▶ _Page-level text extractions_
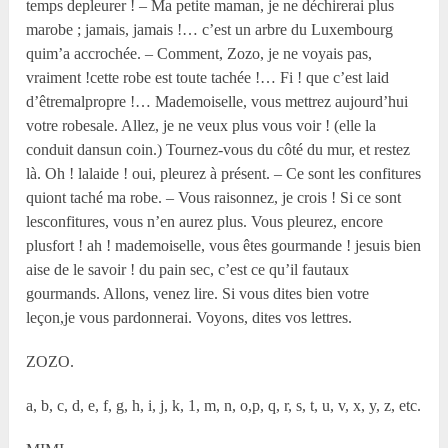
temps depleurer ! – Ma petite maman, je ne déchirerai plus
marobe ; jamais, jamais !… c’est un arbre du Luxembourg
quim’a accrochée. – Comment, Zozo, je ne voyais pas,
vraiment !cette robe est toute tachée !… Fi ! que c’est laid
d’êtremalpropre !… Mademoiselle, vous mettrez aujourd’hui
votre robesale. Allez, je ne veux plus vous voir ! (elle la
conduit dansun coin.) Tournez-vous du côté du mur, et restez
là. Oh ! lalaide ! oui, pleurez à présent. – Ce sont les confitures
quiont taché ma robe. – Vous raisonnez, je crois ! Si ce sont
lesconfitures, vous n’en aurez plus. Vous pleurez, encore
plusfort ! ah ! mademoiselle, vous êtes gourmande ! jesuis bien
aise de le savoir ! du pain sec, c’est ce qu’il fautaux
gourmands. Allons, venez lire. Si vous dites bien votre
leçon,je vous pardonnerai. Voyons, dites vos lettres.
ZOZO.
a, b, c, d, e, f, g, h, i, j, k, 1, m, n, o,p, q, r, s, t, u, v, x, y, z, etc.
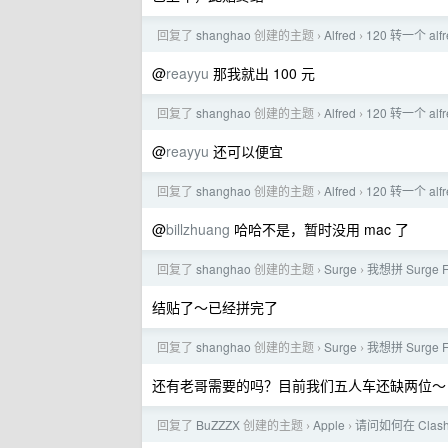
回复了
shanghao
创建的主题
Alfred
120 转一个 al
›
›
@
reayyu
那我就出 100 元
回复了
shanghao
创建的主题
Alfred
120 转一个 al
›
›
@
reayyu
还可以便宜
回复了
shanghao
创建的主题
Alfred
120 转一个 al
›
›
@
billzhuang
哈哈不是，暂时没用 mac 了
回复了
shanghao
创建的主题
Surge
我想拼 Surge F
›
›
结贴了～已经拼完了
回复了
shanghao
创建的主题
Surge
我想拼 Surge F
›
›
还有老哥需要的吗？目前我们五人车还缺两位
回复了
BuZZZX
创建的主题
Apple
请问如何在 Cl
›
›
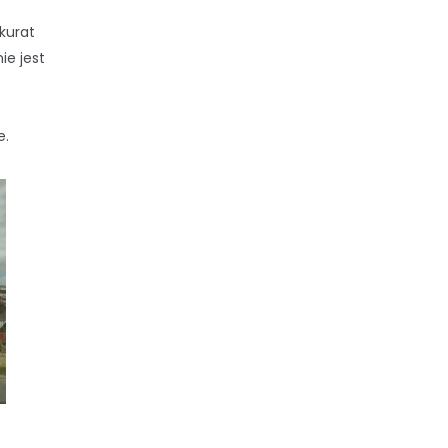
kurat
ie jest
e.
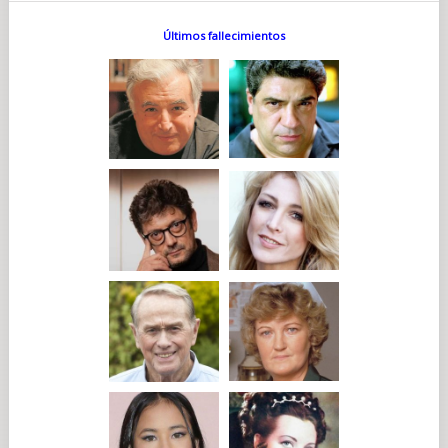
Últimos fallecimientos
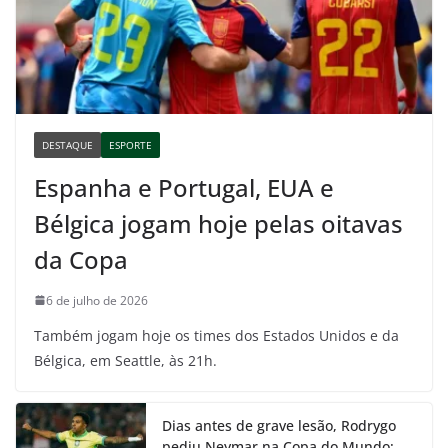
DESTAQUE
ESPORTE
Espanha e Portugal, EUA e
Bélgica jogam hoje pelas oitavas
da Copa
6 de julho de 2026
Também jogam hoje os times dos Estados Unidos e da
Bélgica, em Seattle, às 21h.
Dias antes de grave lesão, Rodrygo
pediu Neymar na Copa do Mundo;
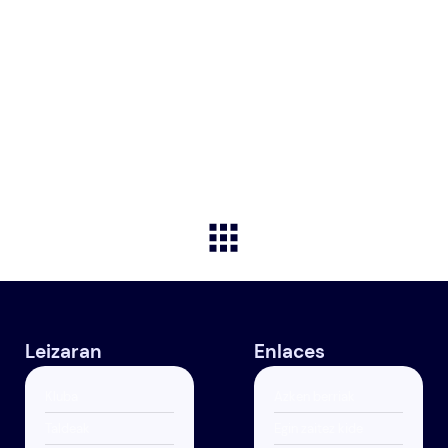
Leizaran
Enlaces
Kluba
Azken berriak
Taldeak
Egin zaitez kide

---

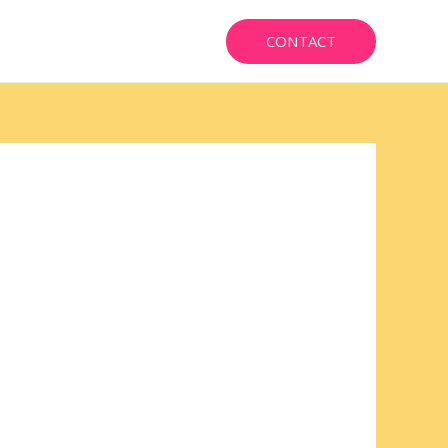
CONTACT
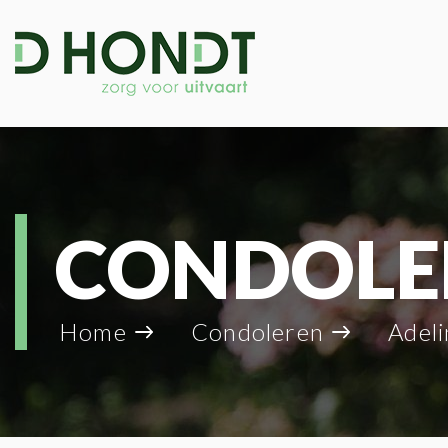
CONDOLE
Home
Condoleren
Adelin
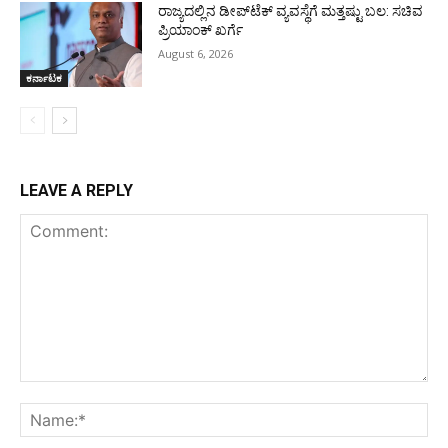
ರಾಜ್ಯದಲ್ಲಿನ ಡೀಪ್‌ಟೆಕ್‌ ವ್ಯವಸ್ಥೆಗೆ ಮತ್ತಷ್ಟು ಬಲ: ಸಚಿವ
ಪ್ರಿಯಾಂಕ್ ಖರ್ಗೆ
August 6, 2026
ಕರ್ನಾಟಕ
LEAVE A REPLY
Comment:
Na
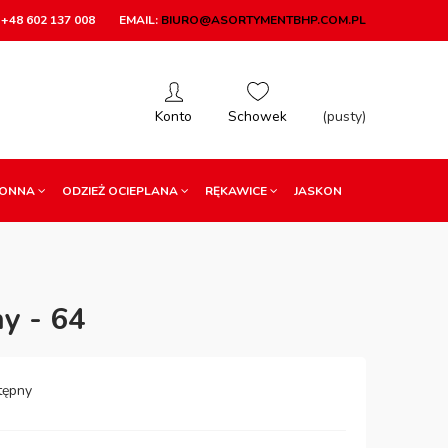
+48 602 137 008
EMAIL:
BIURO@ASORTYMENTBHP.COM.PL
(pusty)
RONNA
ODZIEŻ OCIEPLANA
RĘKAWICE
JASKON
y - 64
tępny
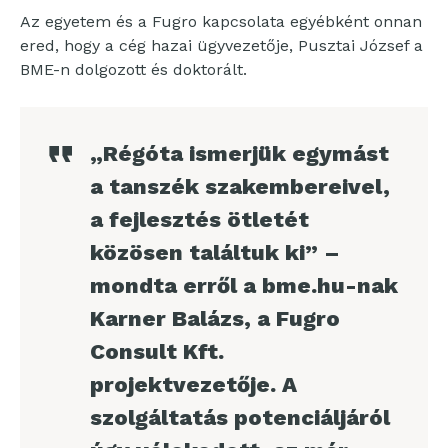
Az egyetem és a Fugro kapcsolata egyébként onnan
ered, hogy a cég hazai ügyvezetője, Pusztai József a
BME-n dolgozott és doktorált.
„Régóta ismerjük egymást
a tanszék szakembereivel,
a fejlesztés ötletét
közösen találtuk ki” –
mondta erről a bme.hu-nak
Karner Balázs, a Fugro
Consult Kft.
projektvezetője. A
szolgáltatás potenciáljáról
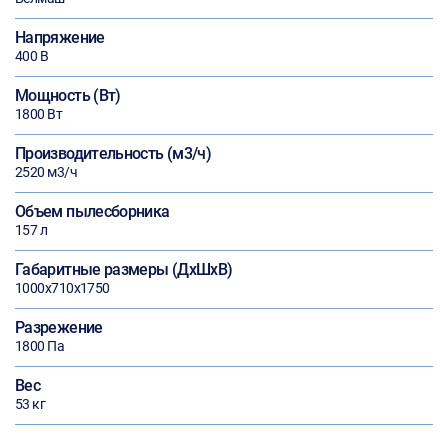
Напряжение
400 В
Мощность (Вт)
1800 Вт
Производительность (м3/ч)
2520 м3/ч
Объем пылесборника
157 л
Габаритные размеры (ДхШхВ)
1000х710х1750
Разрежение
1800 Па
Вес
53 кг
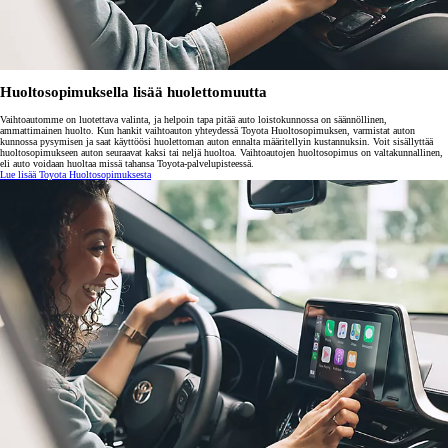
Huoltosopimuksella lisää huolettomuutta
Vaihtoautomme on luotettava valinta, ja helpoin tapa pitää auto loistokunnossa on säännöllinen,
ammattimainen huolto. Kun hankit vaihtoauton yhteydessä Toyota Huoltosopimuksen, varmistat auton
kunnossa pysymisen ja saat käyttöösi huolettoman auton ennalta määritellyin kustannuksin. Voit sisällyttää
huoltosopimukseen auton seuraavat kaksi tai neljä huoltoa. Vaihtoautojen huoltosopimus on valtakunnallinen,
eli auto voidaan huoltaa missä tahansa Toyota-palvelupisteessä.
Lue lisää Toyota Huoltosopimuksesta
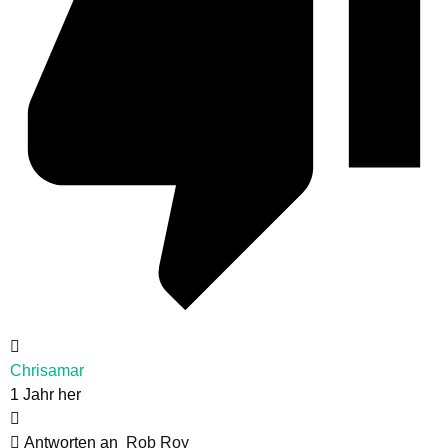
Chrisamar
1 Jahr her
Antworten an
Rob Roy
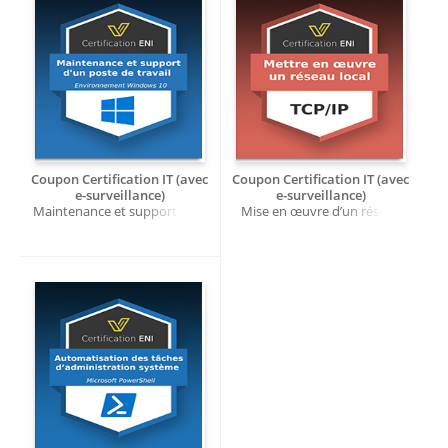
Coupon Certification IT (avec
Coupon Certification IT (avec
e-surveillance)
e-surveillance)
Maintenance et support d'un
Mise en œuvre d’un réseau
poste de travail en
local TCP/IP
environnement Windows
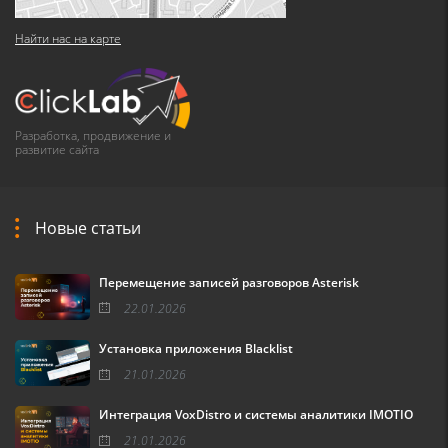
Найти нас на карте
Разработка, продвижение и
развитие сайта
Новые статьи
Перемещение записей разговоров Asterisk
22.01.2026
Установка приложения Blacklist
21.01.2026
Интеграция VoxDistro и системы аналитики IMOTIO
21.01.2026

▶ _Problem statement_
Count the lines in the records that contain the string "jogam", treating uppercase and lowercase as different. Give only the number.

▶ _Response for this exercise_
2